Net NPA ratio plunges from 4.77 pc to 2.06 pc
MUMBAI: ICICI Bank, the second largest private sector bank in the country, with an asset base of Rs9.64 lakh crore as of March 31, 2019, has come a long way in curbing its bad loans by trimming the net NPA ratio by about 57 per cent from 4.77 per cent to 2.06 per cent during the past one year.
However, the bottom line took a hit as the profit after tax (PAT) or net profit for the fourth quarter (Q4) declined 5 per cent from Rs1020 crore to Rs969 crore whereas the net profit for the financial year ending March 31, 2019 fell by 50.38 per cent – from Rs6777 crore to Rs3363 crore.
The bank succeeded in taming its NPA, which has become the Achilles heel of the country’s banking industry during the past close to half-a-decade, through prudent provisioning exercise.

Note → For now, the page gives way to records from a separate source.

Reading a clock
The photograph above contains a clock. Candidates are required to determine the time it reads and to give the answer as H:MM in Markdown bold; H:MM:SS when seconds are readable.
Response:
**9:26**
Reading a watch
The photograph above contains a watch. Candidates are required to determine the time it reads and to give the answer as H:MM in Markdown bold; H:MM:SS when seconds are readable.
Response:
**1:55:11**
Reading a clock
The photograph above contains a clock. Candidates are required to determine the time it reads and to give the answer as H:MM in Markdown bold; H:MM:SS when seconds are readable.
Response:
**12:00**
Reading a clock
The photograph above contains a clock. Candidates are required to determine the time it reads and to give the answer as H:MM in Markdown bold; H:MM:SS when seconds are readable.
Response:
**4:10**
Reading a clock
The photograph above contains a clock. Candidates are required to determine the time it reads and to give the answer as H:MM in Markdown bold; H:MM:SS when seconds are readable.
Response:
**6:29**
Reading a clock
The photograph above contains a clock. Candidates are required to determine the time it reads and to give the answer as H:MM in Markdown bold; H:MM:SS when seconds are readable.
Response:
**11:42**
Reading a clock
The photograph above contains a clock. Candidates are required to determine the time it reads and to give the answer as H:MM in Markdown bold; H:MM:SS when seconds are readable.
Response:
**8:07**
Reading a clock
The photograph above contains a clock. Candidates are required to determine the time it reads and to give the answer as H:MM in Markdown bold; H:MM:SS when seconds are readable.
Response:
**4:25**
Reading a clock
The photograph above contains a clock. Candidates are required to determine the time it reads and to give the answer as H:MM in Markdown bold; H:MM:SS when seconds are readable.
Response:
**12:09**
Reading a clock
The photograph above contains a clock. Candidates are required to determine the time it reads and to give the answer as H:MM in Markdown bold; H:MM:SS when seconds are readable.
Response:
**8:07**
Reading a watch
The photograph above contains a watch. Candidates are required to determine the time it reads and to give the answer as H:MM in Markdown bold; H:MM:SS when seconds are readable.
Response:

ICICI Bank that was mired in serious controversies in the recent past, has cost the institution even its fabled chief executive last year,
The bank saw its NPAs contract over 50 per cent year on year to Rs13,577 crore as its provision coverage ratio (PCR) rose to 70.6 per cent, one of industry’s best. In fact, including technical/prudential write-offs, ICICI Bank’s provision coverage ratio was 80.7 per cent. The bank also sits on a strong capital base with Tier 1 ratio at 15.09 per cent.
While the operating profit for Q4 fell by 17 per cent from Rs7514 crore to Rs6233 crore, the full year operating profit suffered a milder fall of 5.27 per cent – from Rs24,742 crore to Rs23,438 crore.
While the deposits during the financial year under review grew by 16.4 per cent to Rs6,52,920 crore, ratio of CASA dropped marginally from 45.9 per cent to 44.6 per cent.
The total advances expanded by 14.5 per cent to Rs5,86,647 crore during the year, while the retail loans soared by 21.7 per cent, from Rs2,89,894 crore to Rs3,52,831 crore, thus becoming the mainstay of the bank’s loan book.
In fact, home loan portfolio that expanded by 18.8 per cent to Rs1,78,236 crore constitutes more than half of the retail loans at 50.5 per cent as of March 31, 2019.